§ **What you need to do**:
Reproduce every line of the data below verbatim, in the same order.
◇ ◇ ◇ ◇
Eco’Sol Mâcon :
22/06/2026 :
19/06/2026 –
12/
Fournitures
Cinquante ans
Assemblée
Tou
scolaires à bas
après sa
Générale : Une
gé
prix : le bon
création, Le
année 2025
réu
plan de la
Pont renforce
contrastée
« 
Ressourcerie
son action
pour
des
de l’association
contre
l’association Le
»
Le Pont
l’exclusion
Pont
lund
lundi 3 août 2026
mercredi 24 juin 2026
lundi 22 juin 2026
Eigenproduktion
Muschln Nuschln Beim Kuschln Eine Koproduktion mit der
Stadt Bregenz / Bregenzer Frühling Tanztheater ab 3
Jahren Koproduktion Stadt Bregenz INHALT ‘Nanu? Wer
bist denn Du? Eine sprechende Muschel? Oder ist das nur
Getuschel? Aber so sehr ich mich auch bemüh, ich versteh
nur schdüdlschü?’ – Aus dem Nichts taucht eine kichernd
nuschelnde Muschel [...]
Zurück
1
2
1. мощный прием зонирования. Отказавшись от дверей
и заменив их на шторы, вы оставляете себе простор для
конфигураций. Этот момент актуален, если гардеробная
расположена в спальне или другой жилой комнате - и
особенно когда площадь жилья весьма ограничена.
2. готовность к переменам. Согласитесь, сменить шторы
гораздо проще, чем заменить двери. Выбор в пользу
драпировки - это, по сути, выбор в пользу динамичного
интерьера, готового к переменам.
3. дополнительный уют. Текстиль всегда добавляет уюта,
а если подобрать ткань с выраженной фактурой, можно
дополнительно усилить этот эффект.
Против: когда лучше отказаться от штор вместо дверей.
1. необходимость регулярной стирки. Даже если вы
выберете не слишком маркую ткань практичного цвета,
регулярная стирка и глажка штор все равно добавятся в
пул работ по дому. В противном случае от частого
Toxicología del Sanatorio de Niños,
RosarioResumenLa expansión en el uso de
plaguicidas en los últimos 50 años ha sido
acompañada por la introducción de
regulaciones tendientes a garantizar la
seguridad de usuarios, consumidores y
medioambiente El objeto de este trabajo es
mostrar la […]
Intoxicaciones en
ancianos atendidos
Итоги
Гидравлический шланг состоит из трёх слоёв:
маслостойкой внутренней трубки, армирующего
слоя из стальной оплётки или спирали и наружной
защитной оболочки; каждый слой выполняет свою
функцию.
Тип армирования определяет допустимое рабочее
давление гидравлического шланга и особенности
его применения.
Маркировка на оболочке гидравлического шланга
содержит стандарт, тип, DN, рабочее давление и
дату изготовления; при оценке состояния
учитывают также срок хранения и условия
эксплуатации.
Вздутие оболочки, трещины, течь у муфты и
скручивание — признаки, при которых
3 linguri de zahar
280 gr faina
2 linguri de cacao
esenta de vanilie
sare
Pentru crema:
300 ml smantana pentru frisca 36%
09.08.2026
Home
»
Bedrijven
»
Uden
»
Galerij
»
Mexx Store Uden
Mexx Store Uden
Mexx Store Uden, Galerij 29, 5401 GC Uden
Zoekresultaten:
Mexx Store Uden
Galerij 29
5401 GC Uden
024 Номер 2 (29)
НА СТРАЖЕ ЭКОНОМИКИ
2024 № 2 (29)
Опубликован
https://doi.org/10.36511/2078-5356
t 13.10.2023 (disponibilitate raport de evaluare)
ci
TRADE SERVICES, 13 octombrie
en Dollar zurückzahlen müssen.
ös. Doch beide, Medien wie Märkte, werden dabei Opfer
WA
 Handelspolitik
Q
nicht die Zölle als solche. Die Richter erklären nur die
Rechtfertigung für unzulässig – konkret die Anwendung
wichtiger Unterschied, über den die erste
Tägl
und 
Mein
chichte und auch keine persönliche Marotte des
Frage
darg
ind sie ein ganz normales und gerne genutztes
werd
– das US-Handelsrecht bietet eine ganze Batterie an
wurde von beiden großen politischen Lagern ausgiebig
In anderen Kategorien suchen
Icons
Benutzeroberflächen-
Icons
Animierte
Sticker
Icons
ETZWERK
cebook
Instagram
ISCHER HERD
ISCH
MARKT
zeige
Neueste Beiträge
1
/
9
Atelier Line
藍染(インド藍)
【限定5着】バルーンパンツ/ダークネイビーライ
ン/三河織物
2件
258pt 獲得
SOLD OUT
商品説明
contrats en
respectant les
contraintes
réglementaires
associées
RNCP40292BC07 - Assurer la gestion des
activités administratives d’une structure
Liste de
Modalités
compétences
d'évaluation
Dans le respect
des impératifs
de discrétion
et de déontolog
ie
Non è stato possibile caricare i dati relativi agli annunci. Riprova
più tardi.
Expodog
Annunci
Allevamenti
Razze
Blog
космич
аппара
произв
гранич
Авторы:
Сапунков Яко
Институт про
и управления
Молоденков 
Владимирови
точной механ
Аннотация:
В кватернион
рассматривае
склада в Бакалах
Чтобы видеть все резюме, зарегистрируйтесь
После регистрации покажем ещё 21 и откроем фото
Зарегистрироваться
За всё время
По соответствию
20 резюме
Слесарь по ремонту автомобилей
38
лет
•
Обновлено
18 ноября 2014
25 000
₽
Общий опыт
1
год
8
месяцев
◇ ◇ ◇ ◇
§ **Result below**:
Eco’Sol Mâcon :
22/06/2026 :
19/06/2026 –
12/
Fournitures
Cinquante ans
Assemblée
Tou
scolaires à bas
après sa
Générale : Une
gé
prix : le bon
création, Le
année 2025
réu
plan de la
Pont renforce
contrastée
« 
Ressourcerie
son action
pour
des
de l’association
contre
l’association Le
»
Le Pont
l’exclusion
Pont
lund
lundi 3 août 2026
mercredi 24 juin 2026
lundi 22 juin 2026
Eigenproduktion
Muschln Nuschln Beim Kuschln Eine Koproduktion mit der
Stadt Bregenz / Bregenzer Frühling Tanztheater ab 3
Jahren Koproduktion Stadt Bregenz INHALT ‘Nanu? Wer
bist denn Du? Eine sprechende Muschel? Oder ist das nur
Getuschel? Aber so sehr ich mich auch bemüh, ich versteh
nur schdüdlschü?’ – Aus dem Nichts taucht eine kichernd
nuschelnde Muschel [...]
Zurück
1
2
1. мощный прием зонирования. Отказавшись от дверей
и заменив их на шторы, вы оставляете себе простор для
конфигураций. Этот момент актуален, если гардеробная
расположена в спальне или другой жилой комнате - и
особенно когда площадь жилья весьма ограничена.
2. готовность к переменам. Согласитесь, сменить шторы
гораздо проще, чем заменить двери. Выбор в пользу
драпировки - это, по сути, выбор в пользу динамичного
интерьера, готового к переменам.
3. дополнительный уют. Текстиль всегда добавляет уюта,
а если подобрать ткань с выраженной фактурой, можно
дополнительно усилить этот эффект.
Против: когда лучше отказаться от штор вместо дверей.
1. необходимость регулярной стирки. Даже если вы
выберете не слишком маркую ткань практичного цвета,
регулярная стирка и глажка штор все равно добавятся в
пул работ по дому. В противном случае от частого
Toxicología del Sanatorio de Niños,
RosarioResumenLa expansión en el uso de
plaguicidas en los últimos 50 años ha sido
acompañada por la introducción de
regulaciones tendientes a garantizar la
seguridad de usuarios, consumidores y
medioambiente El objeto de este trabajo es
mostrar la […]
Intoxicaciones en
ancianos atendidos
Итоги
Гидравлический шланг состоит из трёх слоёв:
маслостойкой внутренней трубки, армирующего
слоя из стальной оплётки или спирали и наружной
защитной оболочки; каждый слой выполняет свою
функцию.
Тип армирования определяет допустимое рабочее
давление гидравлического шланга и особенности
его применения.
Маркировка на оболочке гидравлического шланга
содержит стандарт, тип, DN, рабочее давление и
дату изготовления; при оценке состояния
учитывают также срок хранения и условия
эксплуатации.
Вздутие оболочки, трещины, течь у муфты и
скручивание — признаки, при которых
3 linguri de zahar
280 gr faina
2 linguri de cacao
esenta de vanilie
sare
Pentru crema:
300 ml smantana pentru frisca 36%
09.08.2026
Home
»
Bedrijven
»
Uden
»
Galerij
»
Mexx Store Uden
Mexx Store Uden
Mexx Store Uden, Galerij 29, 5401 GC Uden
Zoekresultaten:
Mexx Store Uden
Galerij 29
5401 GC Uden
024 Номер 2 (29)
НА СТРАЖЕ ЭКОНОМИКИ
2024 № 2 (29)
Опубликован
https://doi.org/10.36511/2078-5356
t 13.10.2023 (disponibilitate raport de evaluare)
ci
TRADE SERVICES, 13 octombrie
en Dollar zurückzahlen müssen.
ös. Doch beide, Medien wie Märkte, werden dabei Opfer
WA
 Handelspolitik
Q
nicht die Zölle als solche. Die Richter erklären nur die
Rechtfertigung für unzulässig – konkret die Anwendung
wichtiger Unterschied, über den die erste
Tägl
und 
Mein
chichte und auch keine persönliche Marotte des
Frage
darg
ind sie ein ganz normales und gerne genutztes
werd
– das US-Handelsrecht bietet eine ganze Batterie an
wurde von beiden großen politischen Lagern ausgiebig
In anderen Kategorien suchen
Icons
Benutzeroberflächen-
Icons
Animierte
Sticker
Icons
ETZWERK
cebook
Instagram
ISCHER HERD
ISCH
MARKT
zeige
Neueste Beiträge
1
/
9
Atelier Line
藍染(インド藍)
【限定5着】バルーンパンツ/ダークネイビーライ
ン/三河織物
2件
258pt 獲得
SOLD OUT
商品説明
contrats en
respectant les
contraintes
réglementaires
associées
RNCP40292BC07 - Assurer la gestion des
activités administratives d’une structure
Liste de
Modalités
compétences
d'évaluation
Dans le respect
des impératifs
de discrétion
et de déontolog
ie
Non è stato possibile caricare i dati relativi agli annunci. Riprova
più tardi.
Expodog
Annunci
Allevamenti
Razze
Blog
космич
аппара
произв
гранич
Авторы:
Сапунков Яко
Институт про
и управления
Молоденков 
Владимирови
точной механ
Аннотация:
В кватернион
рассматривае
склада в Бакалах
Чтобы видеть все резюме, зарегистрируйтесь
После регистрации покажем ещё 21 и откроем фото
Зарегистрироваться
За всё время
По соответствию
20 резюме
Слесарь по ремонту автомобилей
38
лет
•
Обновлено
18 ноября 2014
25 000
₽
Общий опыт
1
год
8
месяцев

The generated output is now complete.